» **Work instructions**
All of the entries, apart from their pictures, are to be copied verbatim.

» **Material for this task**
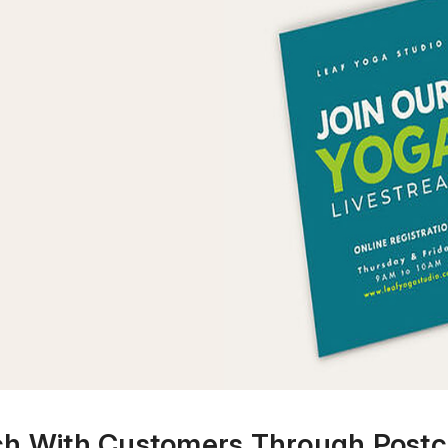
ch With Customers Through Postc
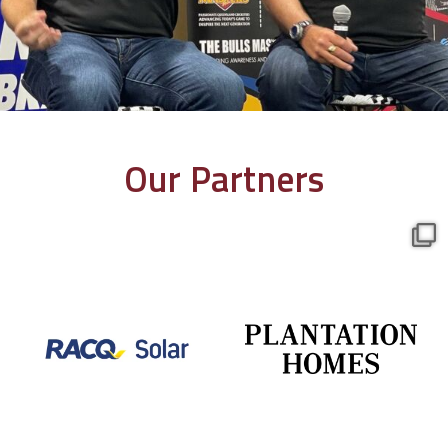
Our Partners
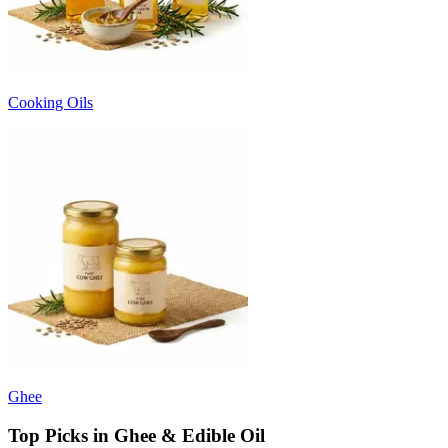
Cooking Oils
Ghee
Top Picks in Ghee & Edible Oil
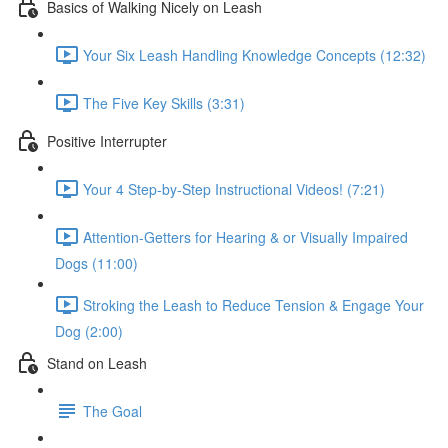
Basics of Walking Nicely on Leash
Your Six Leash Handling Knowledge Concepts (12:32)
The Five Key Skills (3:31)
Positive Interrupter
Your 4 Step-by-Step Instructional Videos! (7:21)
Attention-Getters for Hearing & or Visually Impaired
Dogs (11:00)
Stroking the Leash to Reduce Tension & Engage Your
Dog (2:00)
Stand on Leash
The Goal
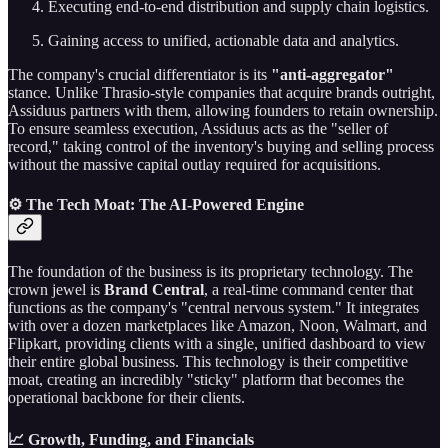
Executing end-to-end distribution and supply chain logistics.
Gaining access to unified, actionable data and analytics.
The company's crucial differentiator is its
"anti-aggregator"
stance. Unlike Thrasio-style companies that acquire brands outright,
Assiduus partners with them, allowing founders to retain ownership.
To ensure seamless execution, Assiduus acts as the "seller of
record," taking control of the inventory's buying and selling process
without the massive capital outlay required for acquisitions.
⚙️ The Tech Moat: The AI-Powered Engine
The foundation of the business is its proprietary technology. The
crown jewel is
Brand Central
, a real-time command center that
functions as the company's "central nervous system." It integrates
with over a dozen marketplaces like Amazon, Noon, Walmart, and
Flipkart, providing clients with a single, unified dashboard to view
their entire global business. This technology is their competitive
moat, creating an incredibly "sticky" platform that becomes the
operational backbone for their clients.
📈 Growth, Funding, and Financials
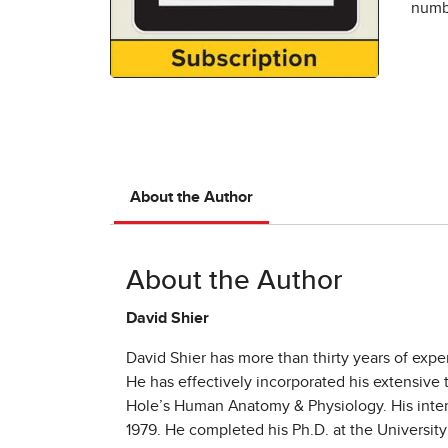
numbe
About the Author
About the Author
David Shier
David Shier has more than thirty years of expe
He has effectively incorporated his extensive
Hole’s Human Anatomy & Physiology. His intere
1979. He completed his Ph.D. at the Universit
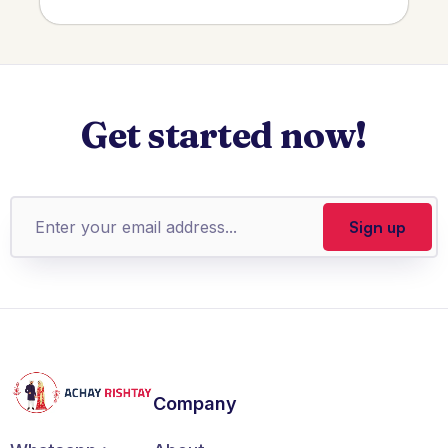
Get started now!
Company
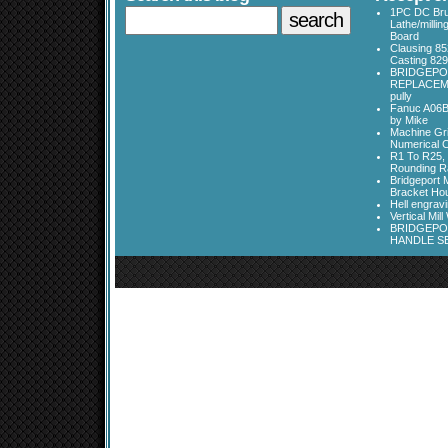
1PC DC Bru
Lathe/millin
Board
Clausing 85
Casting 829
BRIDGEPO
REPLACEME
pully
Fanuc A06B
by Mike
Machine Gri
Numerical C
R1 To R25, 
Rounding Ra
Bridgeport 
Bracket Ho
Hell engrav
Vertical Mil
BRIDGEPOR
HANDLE SE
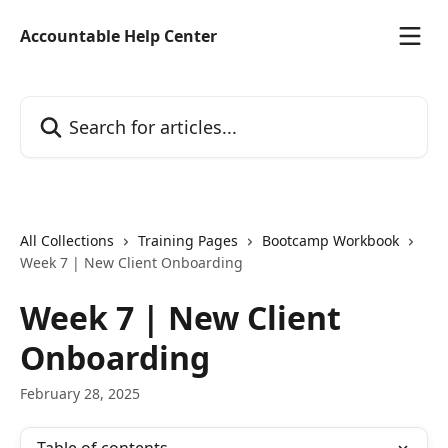
Skip to main content
Accountable Help Center
Search for articles...
All Collections
Training Pages
Bootcamp Workbook
Week 7 | New Client Onboarding
Week 7 | New Client
Onboarding
February 28, 2025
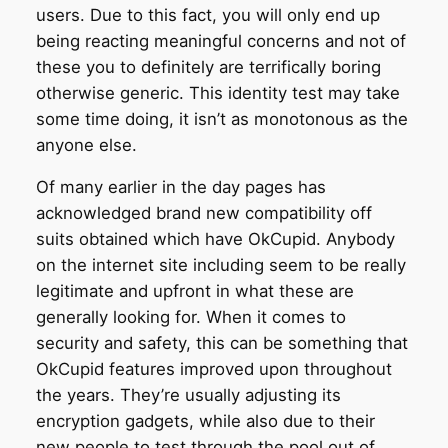
users. Due to this fact, you will only end up
being reacting meaningful concerns and not of
these you to definitely are terrifically boring
otherwise generic. This identity test may take
some time doing, it isn’t as monotonous as the
anyone else.
Of many earlier in the day pages has
acknowledged brand new compatibility off
suits obtained which have OkCupid. Anybody
on the internet site including seem to be really
legitimate and upfront in what these are
generally looking for. When it comes to
security and safety, this can be something that
OkCupid features improved upon throughout
the years. They’re usually adjusting its
encryption gadgets, while also due to their
new people to test through the pool out of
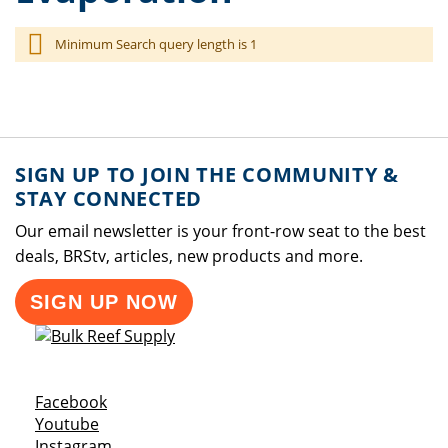
Minimum Search query length is 1
SIGN UP TO JOIN THE COMMUNITY &
STAY CONNECTED
Our email newsletter is your front-row seat to the best
deals, BRStv, articles, new products and more.
SIGN UP NOW
Opens a new window
Facebook
Opens a new window
Youtube
Opens a new window
Instagram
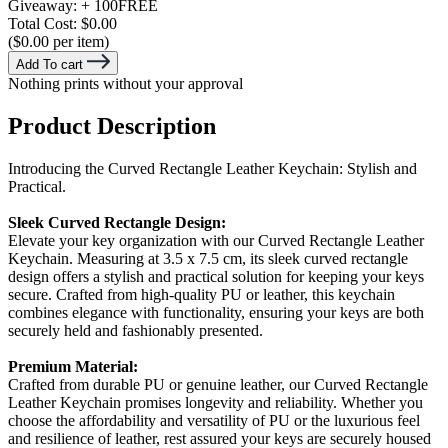
Giveaway:
+ 100
FREE
Total Cost:
$0.00
($0.00 per item)
Add To cart
Nothing prints without your approval
Product Description
Introducing the Curved Rectangle Leather Keychain: Stylish and
Practical.
Sleek Curved Rectangle Design:
Elevate your key organization with our Curved Rectangle Leather
Keychain. Measuring at 3.5 x 7.5 cm, its sleek curved rectangle
design offers a stylish and practical solution for keeping your keys
secure. Crafted from high-quality PU or leather, this keychain
combines elegance with functionality, ensuring your keys are both
securely held and fashionably presented.
Premium Material:
Crafted from durable PU or genuine leather, our Curved Rectangle
Leather Keychain promises longevity and reliability. Whether you
choose the affordability and versatility of PU or the luxurious feel
and resilience of leather, rest assured your keys are securely housed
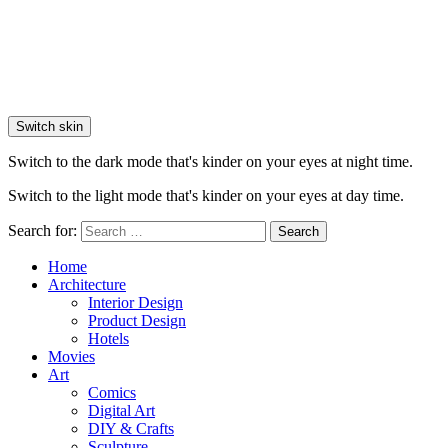
Switch skin
Switch to the dark mode that's kinder on your eyes at night time.
Switch to the light mode that's kinder on your eyes at day time.
Search for:
Search
Home
Architecture
Interior Design
Product Design
Hotels
Movies
Art
Comics
Digital Art
DIY & Crafts
Sculpture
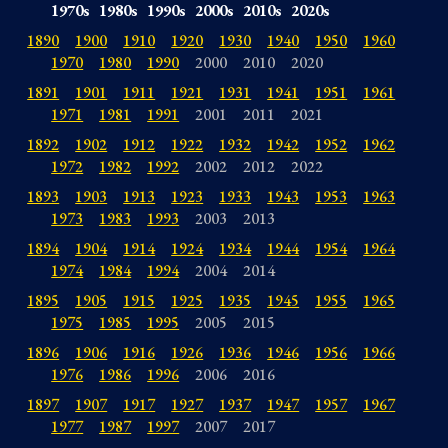
1970s
1980s
1990s
2000s
2010s
2020s
1890
1900
1910
1920
1930
1940
1950
1960
1970
1980
1990
2000
2010
2020
1891
1901
1911
1921
1931
1941
1951
1961
1971
1981
1991
2001
2011
2021
1892
1902
1912
1922
1932
1942
1952
1962
1972
1982
1992
2002
2012
2022
1893
1903
1913
1923
1933
1943
1953
1963
1973
1983
1993
2003
2013
1894
1904
1914
1924
1934
1944
1954
1964
1974
1984
1994
2004
2014
1895
1905
1915
1925
1935
1945
1955
1965
1975
1985
1995
2005
2015
1896
1906
1916
1926
1936
1946
1956
1966
1976
1986
1996
2006
2016
1897
1907
1917
1927
1937
1947
1957
1967
1977
1987
1997
2007
2017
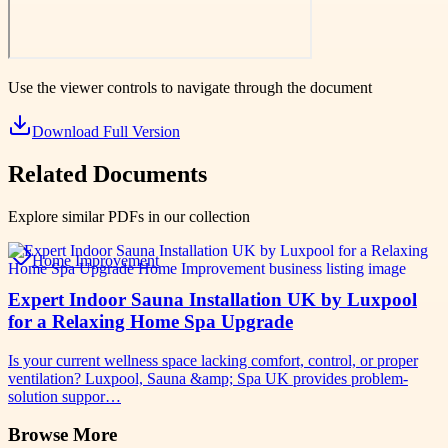
Use the viewer controls to navigate through the document
Download Full Version
Related Documents
Explore similar PDFs in our collection
Home Improvement
Expert Indoor Sauna Installation UK by Luxpool
for a Relaxing Home Spa Upgrade
Is your current wellness space lacking comfort, control, or proper
ventilation? Luxpool, Sauna &amp; Spa UK provides problem-
solution suppor…
Browse More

» **Completed task**
ch With Customers Through Postc
Our Partners
Cooking Oils
Ghee
Top Picks in Ghee & Edible Oil
Basics of Walking Nicely on Leash
Your Six Leash Handling Knowledge Concepts (12:32)
The Five Key Skills (3:31)
Positive Interrupter
Your 4 Step-by-Step Instructional Videos! (7:21)
Attention-Getters for Hearing & or Visually Impaired
Dogs (11:00)
Stroking the Leash to Reduce Tension & Engage Your
Dog (2:00)
Stand on Leash
The Goal
Executing end-to-end distribution and supply chain logistics.
Gaining access to unified, actionable data and analytics.
The company's crucial differentiator is its
"anti-aggregator"
stance. Unlike Thrasio-style companies that acquire brands outright,
Assiduus partners with them, allowing founders to retain ownership.
To ensure seamless execution, Assiduus acts as the "seller of
record," taking control of the inventory's buying and selling process
without the massive capital outlay required for acquisitions.
⚙️ The Tech Moat: The AI-Powered Engine
The foundation of the business is its proprietary technology. The
crown jewel is
Brand Central
, a real-time command center that
functions as the company's "central nervous system." It integrates
with over a dozen marketplaces like Amazon, Noon, Walmart, and
Flipkart, providing clients with a single, unified dashboard to view
their entire global business. This technology is their competitive
moat, creating an incredibly "sticky" platform that becomes the
operational backbone for their clients.
📈 Growth, Funding, and Financials
numbe
About the Author
About the Author
David Shier
David Shier has more than thirty years of expe
He has effectively incorporated his extensive
Hole’s Human Anatomy & Physiology. His intere
1979. He completed his Ph.D. at the Universit
Get started now!
Company
1PC DC Bru
Lathe/millin
Board
Clausing 85
Casting 829
BRIDGEPO
REPLACEME
pully
Fanuc A06B
by Mike
Machine Gri
Numerical C
R1 To R25, 
Rounding Ra
Bridgeport 
Bracket Ho
Hell engrav
Vertical Mil
BRIDGEPOR
HANDLE SE
Skip to main content
Accountable Help Center
Search for articles...
All Collections
Training Pages
Bootcamp Workbook
Week 7 | New Client Onboarding
Week 7 | New Client
Onboarding
February 28, 2025
users. Due to this fact, you will only end up
being reacting meaningful concerns and not of
these you to definitely are terrifically boring
otherwise generic. This identity test may take
some time doing, it isn’t as monotonous as the
anyone else.
Of many earlier in the day pages has
acknowledged brand new compatibility off
suits obtained which have OkCupid. Anybody
on the internet site including seem to be really
legitimate and upfront in what these are
generally looking for. When it comes to
security and safety, this can be something that
OkCupid features improved upon throughout
the years. They’re usually adjusting its
encryption gadgets, while also due to their
new people to test through the pool out of
Minimum Search query length is 1
SIGN UP TO JOIN THE COMMUNITY &
STAY CONNECTED
Our email newsletter is your front-row seat to the best
deals, BRStv, articles, new products and more.
SIGN UP NOW
Opens a new window
Facebook
Opens a new window
Youtube
Opens a new window
Instagram
Giveaway:
+ 100
FREE
Total Cost:
$0.00
($0.00 per item)
Add To cart
Nothing prints without your approval
Product Description
Introducing the Curved Rectangle Leather Keychain: Stylish and
Practical.
Sleek Curved Rectangle Design:
Elevate your key organization with our Curved Rectangle Leather
Keychain. Measuring at 3.5 x 7.5 cm, its sleek curved rectangle
design offers a stylish and practical solution for keeping your keys
secure. Crafted from high-quality PU or leather, this keychain
combines elegance with functionality, ensuring your keys are both
securely held and fashionably presented.
Premium Material:
Crafted from durable PU or genuine leather, our Curved Rectangle
Leather Keychain promises longevity and reliability. Whether you
choose the affordability and versatility of PU or the luxurious feel
and resilience of leather, rest assured your keys are securely housed
Switch skin
Switch to the dark mode that's kinder on your eyes at night time.
Switch to the light mode that's kinder on your eyes at day time.
Search for:
Search
Home
Architecture
Interior Design
Product Design
Hotels
Movies
Art
Comics
Digital Art
DIY & Crafts
Sculpture
1970s
1980s
1990s
2000s
2010s
2020s
1890
1900
1910
1920
1930
1940
1950
1960
1970
1980
1990
2000
2010
2020
1891
1901
1911
1921
1931
1941
1951
1961
1971
1981
1991
2001
2011
2021
1892
1902
1912
1922
1932
1942
1952
1962
1972
1982
1992
2002
2012
2022
1893
1903
1913
1923
1933
1943
1953
1963
1973
1983
1993
2003
2013
1894
1904
1914
1924
1934
1944
1954
1964
1974
1984
1994
2004
2014
1895
1905
1915
1925
1935
1945
1955
1965
1975
1985
1995
2005
2015
1896
1906
1916
1926
1936
1946
1956
1966
1976
1986
1996
2006
2016
1897
1907
1917
1927
1937
1947
1957
1967
1977
1987
1997
2007
2017
Use the viewer controls to navigate through the document
Download Full Version
Related Documents
Explore similar PDFs in our collection
Home Improvement
Expert Indoor Sauna Installation UK by Luxpool
for a Relaxing Home Spa Upgrade
Is your current wellness space lacking comfort, control, or proper
ventilation? Luxpool, Sauna &amp; Spa UK provides problem-
solution suppor…
Browse More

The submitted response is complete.